Odp: RE: Re: Re: Unicode fundamental character identity
Peter Constable
pgcon6 at msn.com
Mon Feb 3 11:19:06 CST 2025
As stated previously, Unicode makes no guarantee of supporting source separation / round-trip compatibility with HP264x. A proposal for encoding a distinction would need to provide a different line of argumentation for a need to encode.
Peter
From: Unicode <unicode-bounces at corp.unicode.org> On Behalf Of piotrunio-2004 at wp.pl via Unicode
Sent: Friday, January 31, 2025 2:28 PM
To: James Kass <jameskass at code2001.com>; unicode <unicode at corp.unicode.org>
Subject: Re: Odp: RE: Re: Re: Unicode fundamental character identity
Dnia 31 stycznia 2025 22:08 James Kass via Unicode <unicode at corp.unicode.org<mailto:unicode at corp.unicode.org>> napisał(a):
On 2025-01-31 5:42 PM, piotrunio-2004 at wp.pl<mailto:piotrunio-2004 at wp.pl> via Unicode wrote:
I'm not saying that it is, but if I'm relying on arguments relevant to
the actual usage of the characters, and the dominant opposing side
does not provide all that much coherent of a reasoning in return, then
I'm getting suspicious.
Doug and Peter have provided some good advice with respect to such
suspicions. My apologies to Peter Constable for my failure to
understand exactly what was being dismissed earlier in this thread.
Quoting from https://www.unicode.org/L2/L2025/25010-script-wg-report.pdf
"We deem the differences demonstrated in the proposal to not constitute
differences in plain text. No evidence of a document that would make a
distinction between the corresponding characters in the different code
pages was provided."
That seems coherent enough. If a simple and concise exhibit can be made
showing the desired distinction making a difference in plain text, then
that would be a logical next step. Evidence illustrating data loss in
round-tripping would also be helpful. Input from the user community
supporting retaining distinctions in Unicode should help the effort.
The proposal L2/25-037 already shows a difference in plain text of the HP 264x characters, where 0x12 (2) connects below vertical or perpendicular diagonal, whereas 0x18 (8) connects below diagonal of same direction. Those are different types of connections which is a plain text distinction of box drawings.

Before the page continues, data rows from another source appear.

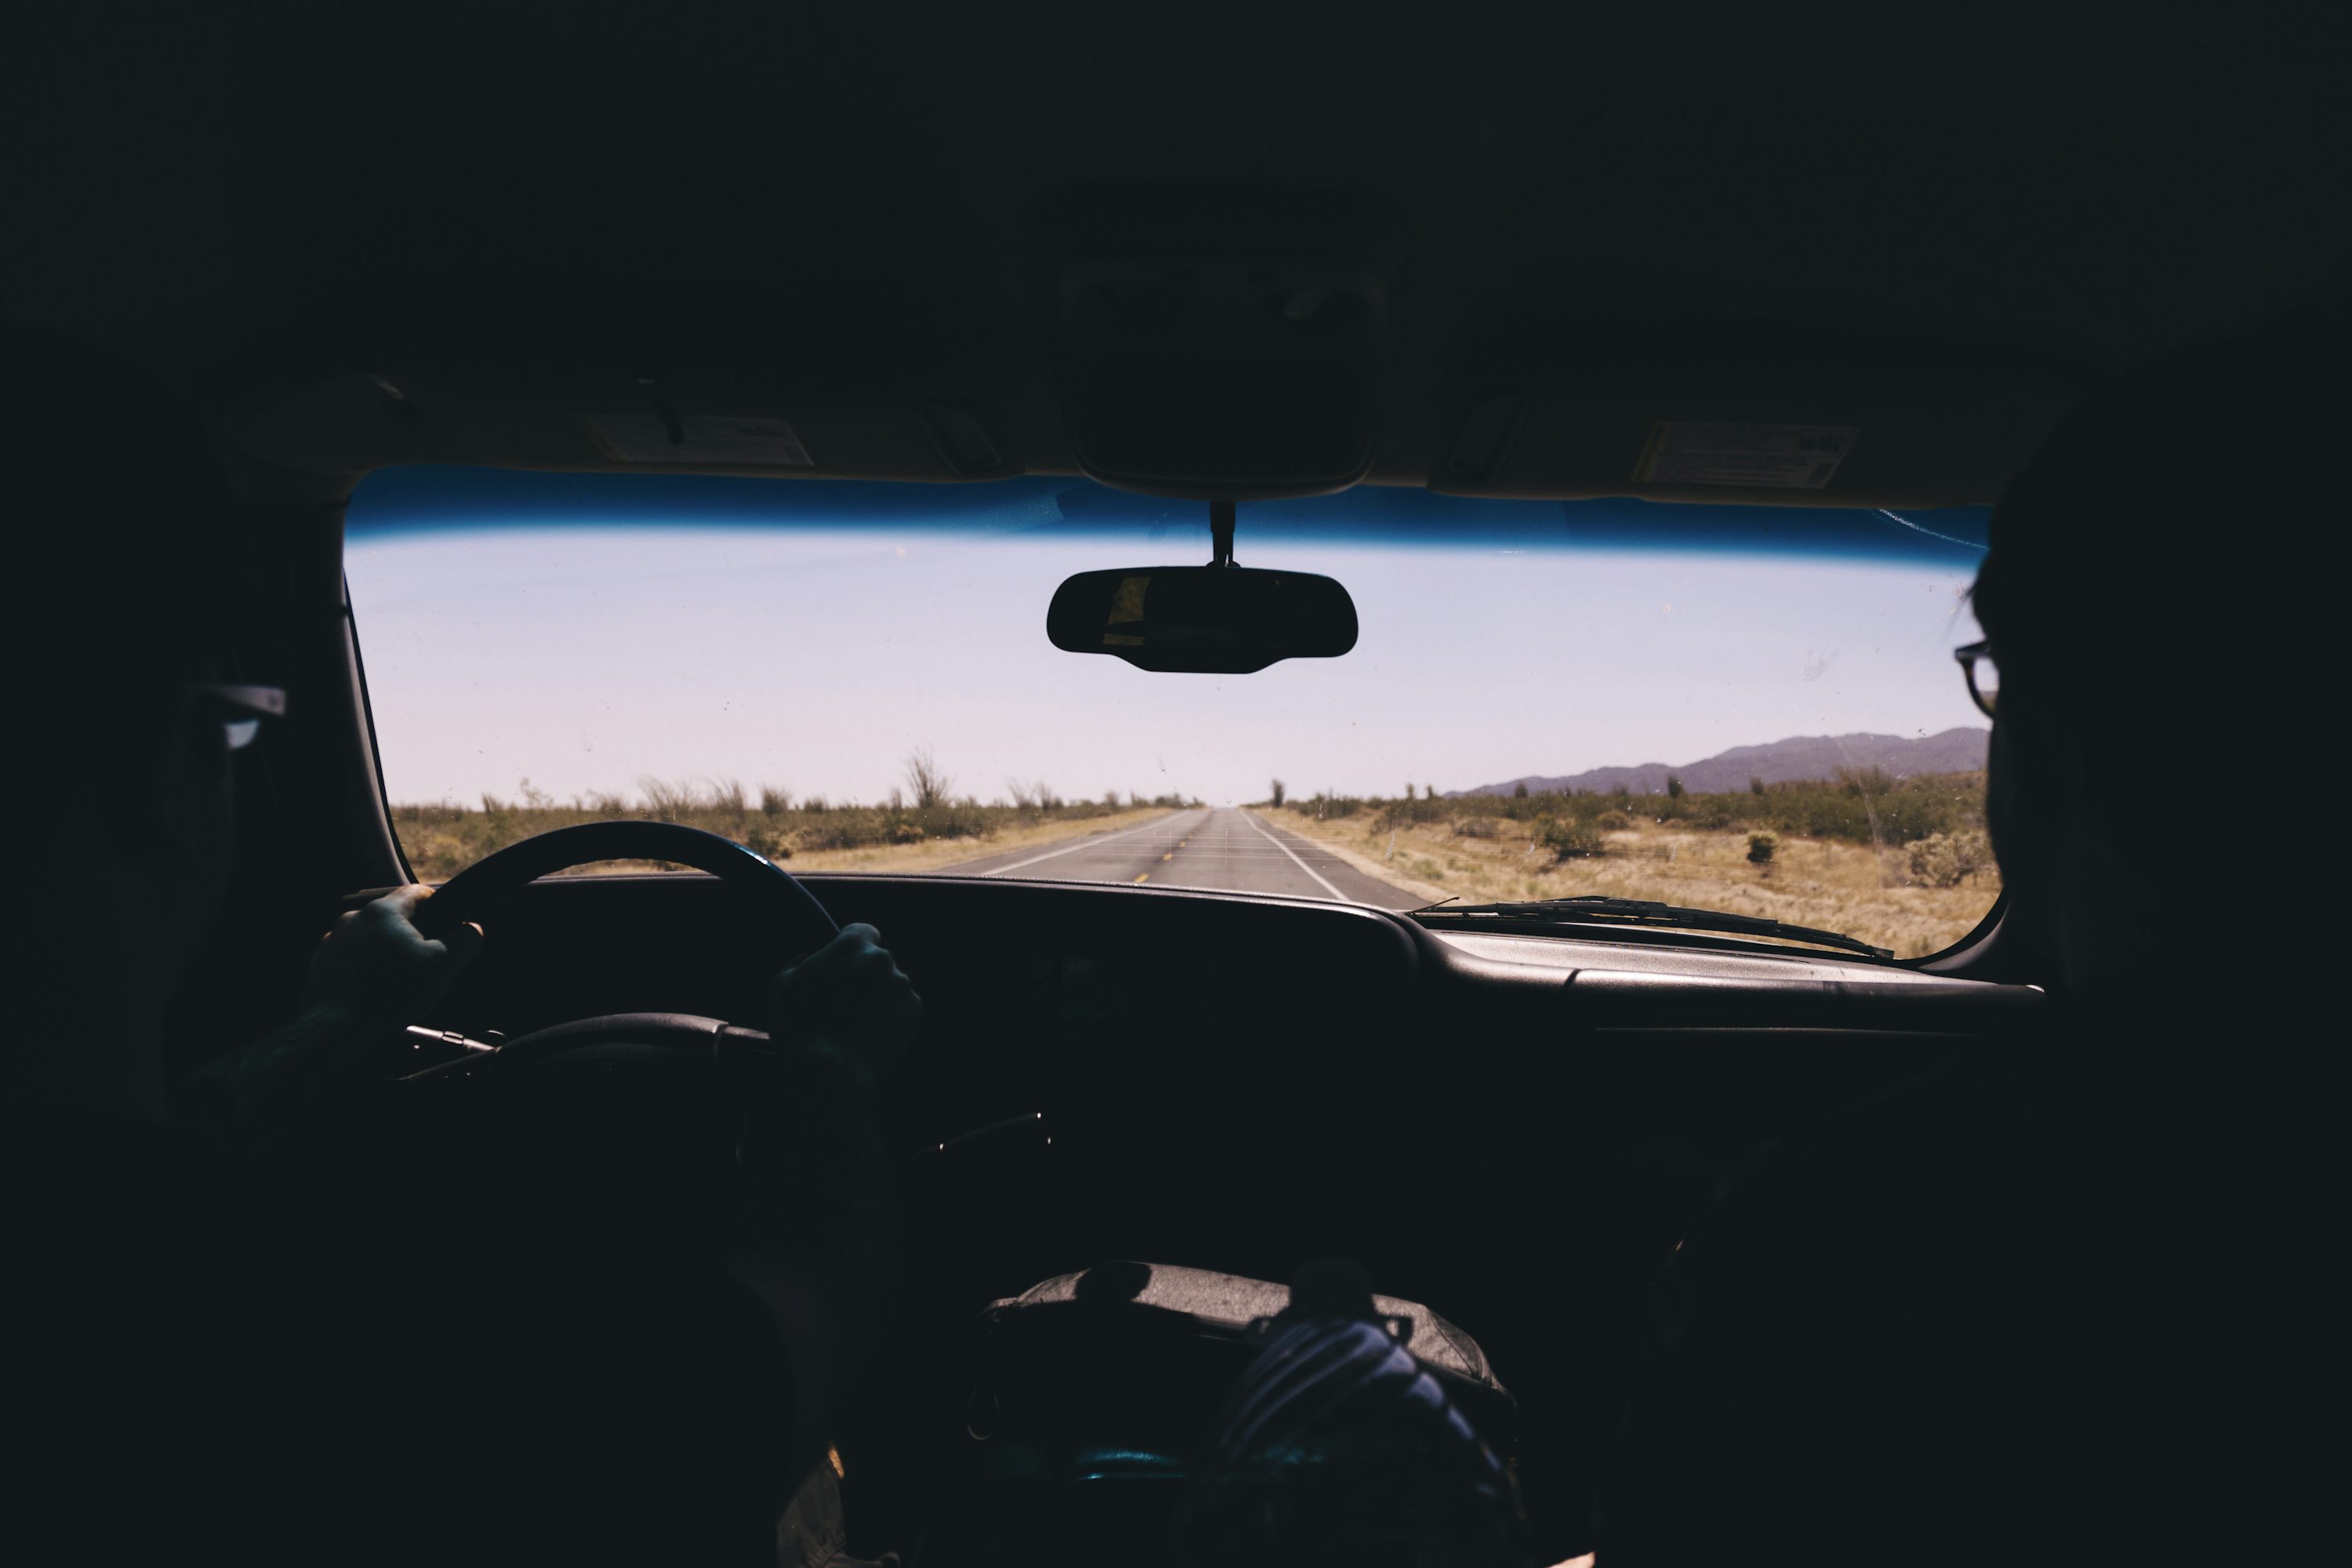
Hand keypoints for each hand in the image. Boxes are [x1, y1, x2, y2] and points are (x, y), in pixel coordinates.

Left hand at [303, 885, 484, 1024]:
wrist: (336, 1029)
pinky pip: (350, 959)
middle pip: (392, 918)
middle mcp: (353, 920)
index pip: (416, 892)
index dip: (437, 903)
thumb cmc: (390, 994)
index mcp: (384, 912)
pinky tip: (374, 991)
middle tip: (425, 960)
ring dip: (385, 952)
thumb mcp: (442, 966)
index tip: (447, 919)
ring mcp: (332, 942)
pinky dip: (363, 969)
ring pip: (370, 939)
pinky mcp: (320, 964)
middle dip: (411, 935)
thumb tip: (474, 929)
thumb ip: (464, 940)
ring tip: (397, 981)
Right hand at [768, 924, 921, 1080]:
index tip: (846, 963)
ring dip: (878, 996)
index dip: (852, 947)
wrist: (828, 1071)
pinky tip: (871, 1032)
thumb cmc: (800, 1026)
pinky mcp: (913, 1011)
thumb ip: (799, 962)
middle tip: (845, 1000)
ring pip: (891, 984)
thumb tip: (808, 958)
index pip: (862, 931)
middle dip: (864, 974)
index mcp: (852, 945)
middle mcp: (882, 960)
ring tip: (856, 1022)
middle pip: (877, 960)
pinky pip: (903, 1006)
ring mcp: (901, 986)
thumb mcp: (782, 984)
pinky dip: (891, 1016)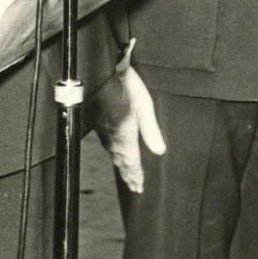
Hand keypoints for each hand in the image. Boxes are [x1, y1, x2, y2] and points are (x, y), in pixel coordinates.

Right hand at [92, 44, 165, 192]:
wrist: (101, 70)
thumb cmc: (126, 86)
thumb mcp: (144, 106)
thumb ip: (151, 130)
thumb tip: (160, 151)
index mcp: (125, 137)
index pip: (131, 163)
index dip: (136, 176)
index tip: (139, 188)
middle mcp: (112, 138)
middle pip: (121, 161)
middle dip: (128, 174)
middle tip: (134, 186)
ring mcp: (103, 131)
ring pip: (113, 154)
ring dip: (120, 165)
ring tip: (125, 174)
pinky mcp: (97, 122)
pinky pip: (106, 144)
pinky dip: (112, 153)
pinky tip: (113, 150)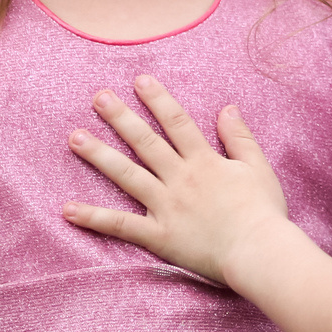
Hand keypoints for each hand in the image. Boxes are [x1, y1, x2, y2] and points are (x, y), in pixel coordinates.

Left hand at [65, 75, 291, 284]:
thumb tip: (227, 108)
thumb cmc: (264, 213)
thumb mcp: (258, 168)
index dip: (158, 99)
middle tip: (98, 97)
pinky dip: (94, 218)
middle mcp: (180, 178)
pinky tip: (67, 209)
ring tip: (75, 137)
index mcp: (205, 161)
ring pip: (127, 175)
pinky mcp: (159, 236)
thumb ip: (240, 137)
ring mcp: (166, 206)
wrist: (259, 252)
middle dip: (121, 117)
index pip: (177, 122)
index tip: (139, 80)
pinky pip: (121, 226)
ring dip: (99, 155)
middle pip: (145, 142)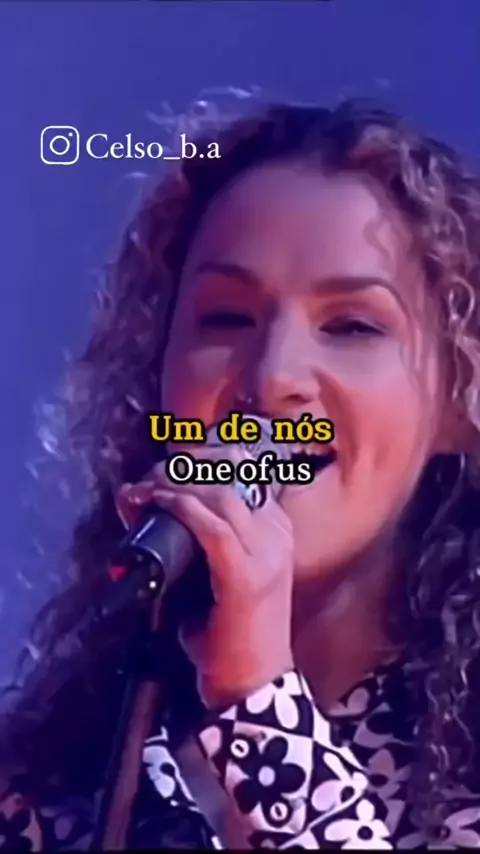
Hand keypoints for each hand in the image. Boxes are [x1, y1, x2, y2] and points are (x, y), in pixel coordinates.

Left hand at [116, 446, 294, 707]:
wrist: (254, 685)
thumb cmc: (231, 634)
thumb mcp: (217, 575)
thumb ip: (197, 540)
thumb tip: (148, 510)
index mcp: (275, 529)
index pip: (242, 471)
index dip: (199, 461)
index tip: (162, 470)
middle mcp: (275, 534)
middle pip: (230, 474)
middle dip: (182, 468)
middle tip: (147, 479)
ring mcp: (266, 553)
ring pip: (221, 493)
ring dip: (176, 485)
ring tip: (145, 491)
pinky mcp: (246, 576)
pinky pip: (214, 527)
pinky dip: (183, 509)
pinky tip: (161, 504)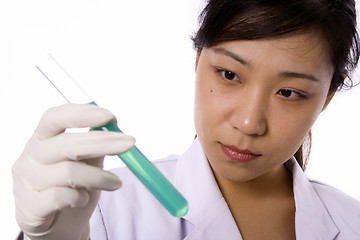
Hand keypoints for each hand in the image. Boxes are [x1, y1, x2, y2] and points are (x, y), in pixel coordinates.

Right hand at [12, 104, 134, 239]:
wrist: (57, 225)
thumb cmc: (72, 187)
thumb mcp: (86, 162)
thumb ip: (95, 146)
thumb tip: (114, 126)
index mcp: (41, 139)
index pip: (53, 118)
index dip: (80, 114)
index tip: (109, 116)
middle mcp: (30, 157)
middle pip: (65, 144)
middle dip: (102, 142)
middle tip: (129, 143)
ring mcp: (26, 183)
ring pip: (68, 172)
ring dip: (100, 176)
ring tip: (116, 183)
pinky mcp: (29, 208)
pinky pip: (61, 197)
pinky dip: (80, 197)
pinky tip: (84, 199)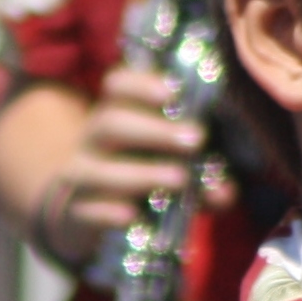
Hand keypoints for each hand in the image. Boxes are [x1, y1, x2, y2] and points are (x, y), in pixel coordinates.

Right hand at [33, 63, 226, 263]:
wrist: (86, 216)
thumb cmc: (141, 179)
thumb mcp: (175, 171)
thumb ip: (202, 178)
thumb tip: (225, 192)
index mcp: (119, 115)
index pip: (118, 85)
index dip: (141, 84)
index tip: (174, 92)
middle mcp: (95, 140)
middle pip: (110, 123)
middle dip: (155, 130)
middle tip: (197, 138)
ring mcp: (81, 176)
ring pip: (97, 169)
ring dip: (141, 173)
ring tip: (180, 179)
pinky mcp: (75, 213)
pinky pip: (86, 210)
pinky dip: (108, 212)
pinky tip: (132, 215)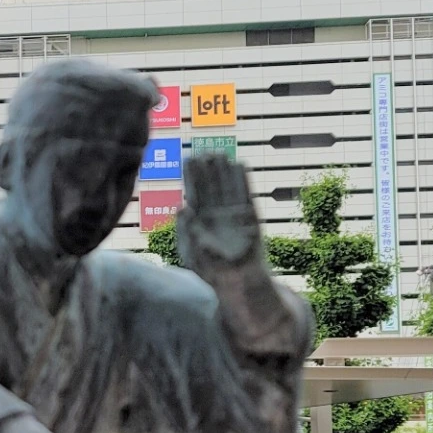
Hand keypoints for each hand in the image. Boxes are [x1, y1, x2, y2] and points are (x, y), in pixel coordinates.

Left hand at [176, 153, 261, 273]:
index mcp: (199, 219)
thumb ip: (185, 230)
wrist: (235, 282)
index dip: (192, 175)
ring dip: (225, 169)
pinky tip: (240, 165)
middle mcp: (216, 212)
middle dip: (208, 168)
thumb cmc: (210, 270)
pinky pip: (246, 194)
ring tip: (220, 153)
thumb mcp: (190, 251)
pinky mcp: (250, 216)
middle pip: (211, 185)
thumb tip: (182, 206)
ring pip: (228, 186)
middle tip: (205, 150)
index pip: (194, 191)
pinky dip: (243, 180)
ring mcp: (233, 213)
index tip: (189, 158)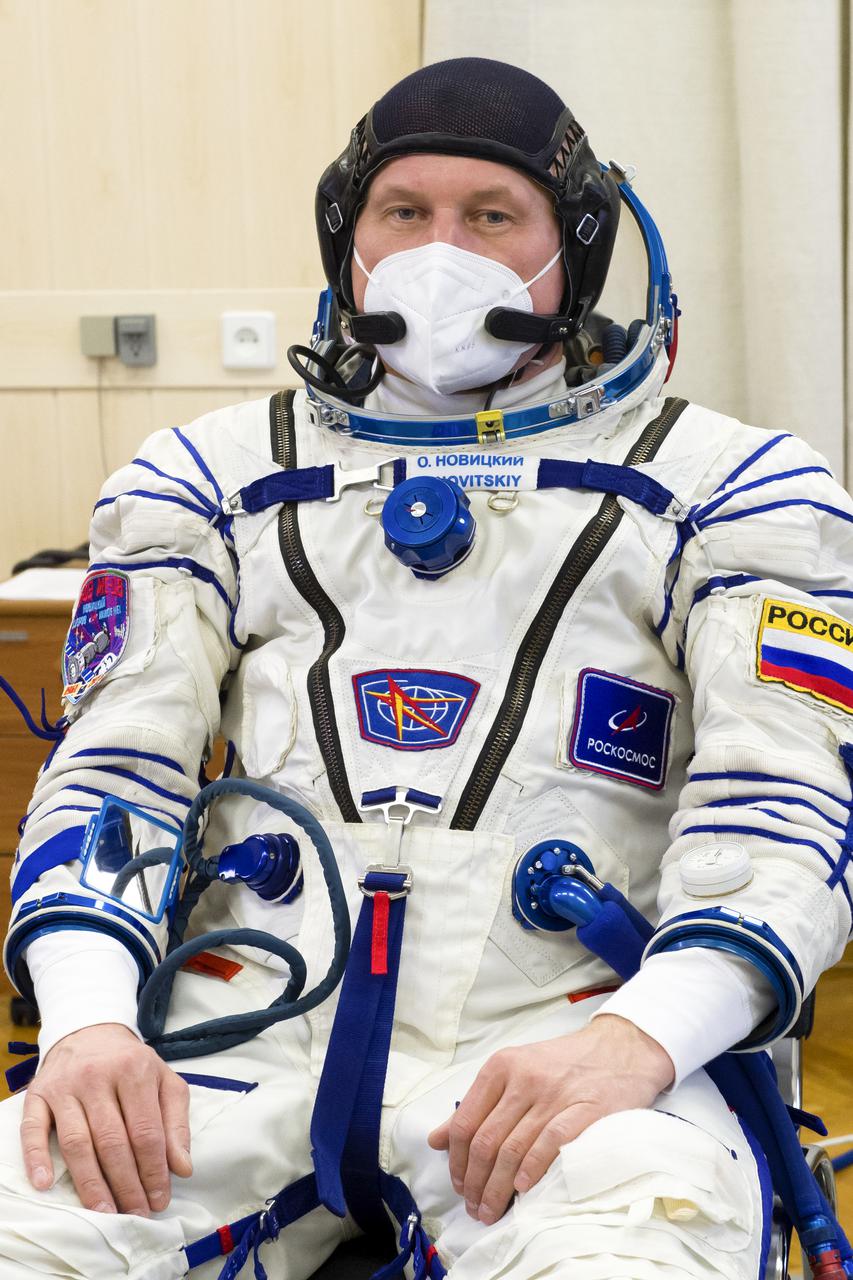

Data loss in round-tripping is implicitly evident from the information provided in the proposal: if an HP 264x Large Character set mode document has the characters 0x12 0x18, it converts to Unicode as U+1CE2B U+1CE2B, which converted back to HP 264x Large Character set mode is 0x12 0x12, which loses the distinction between the two characters and will appear slightly differently than the original document on HP 264x platform.